A family of four in Henderson that makes the median household income in Henderson of $26,256 would pay $46 a month for a silver plan, or $0 for a bronze plan. This median income is 105 percent of the federal poverty level.
Those silver plans premiums cost more per month than bronze plans, so there’s a trade-off: pay per month up front for a silver plan with better coverage, or pay next-to-nothing up front for a bronze plan and take your chances you don’t get sick and saddled with high out of pocket costs.
Zolotor said it would be wise to sit down with an enrollment counselor or a navigator to discuss what works best. He said that, for instance, low-income adults who get their care at federally qualified community health clinics could be paying very little if they’re being charged on a sliding scale already. Having insurance might not actually work for those people. Zolotor also worried that those low-income people who qualify for their local hospital’s charity care program might be on the hook for more out-of-pocket costs if they end up in the hospital and they have purchased that bronze-level coverage.
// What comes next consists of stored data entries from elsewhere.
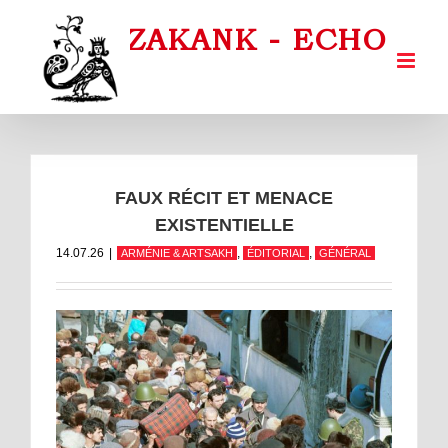
Passer
au
contenu
FAUX RÉCIT ET MENACE
EXISTENTIELLE
14.07.26
|
,
,
ARMÉNIE & ARTSAKH
ÉDITORIAL
GÉNÉRAL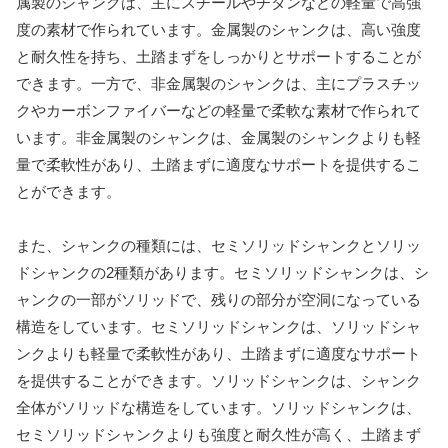
属製のシャンクは、主にスチールやチタンなどの軽量で高強
度の素材で作られています。金属製のシャンクは、高い強度
と耐久性を持ち、土踏まずをしっかりとサポートすることが
できます。一方で、非金属製のシャンクは、主にプラスチッ
クやカーボンファイバーなどの軽量で柔軟な素材で作られて
います。非金属製のシャンクは、金属製のシャンクよりも軽
量で柔軟性があり、土踏まずに適度なサポートを提供するこ
とができます。
また、シャンクの種類には、セミソリッドシャンクとソリッ
ドシャンクの2種類があります。セミソリッドシャンクは、シ
ャンクの一部がソリッドで、残りの部分が空洞になっている
構造をしています。セミソリッドシャンクは、ソリッドシャ
ンクよりも軽量で柔軟性があり、土踏まずに適度なサポート
を提供することができます。ソリッドシャンクは、シャンク
全体がソリッドな構造をしています。ソリッドシャンクは、
セミソリッドシャンクよりも強度と耐久性が高く、土踏まず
“We might wind up seeing people with more out-of-pocket expenses because they’re newly insured,” he said. “I don’t think that’s the system they’re shooting for.”
Mark Van Arnam, head of the NC Navigator Consortium, said that while those bronze plans look tempting, the folks working with him are careful to comb through the policies with potential enrollees.
“If they take prescription drugs that they’re included in the formularies for these plans, we want to make sure that their costs are minimized and there’s no out-of-network costs that may increase the price for them,” he said.
As of Dec. 1, 184,891 North Carolinians had signed up insurance, a number that’s down from last year, when 209,050 people had signed up by the start of December.
Van Arnam said he’s been driving around the state talking to people and attending enrollment events.
“I think I spend more time in my car than I do in my own bed at home,” he said during an interview with NC Health News conducted as he was driving. “I’m living off of Diet Coke and adrenaline.”
He said that while enrollment is lagging somewhat, there are some extenuating circumstances, the first being the elimination of the individual mandate that penalized people for not purchasing insurance. And, he said, the state’s improved job market has softened demand.
“There are people who are going out and getting employer based coverage, so that also means there are less folks that are needing to use the marketplace,” Van Arnam said.
Nonetheless, as the Saturday midnight deadline looms, activity has ticked up in both the state’s call center and online.
“We know always that folks are natural procrastinators, and they tend to act in this last week of open enrollment,” he said.
Van Arnam worried that this past weekend’s winter storm forced the cancellation of a number of walk-in enrollment events and those where people had signed up in advance for appointments.
“We’re concerned about that, we want to be sure that everyone has the opportunity to take action and get enrolled,” Van Arnam said.
He noted that his organization has petitioned the federal Centers for Medicare and Medicaid Services for a deadline delay of several days for people affected by the snow, but he has yet to hear back from federal officials.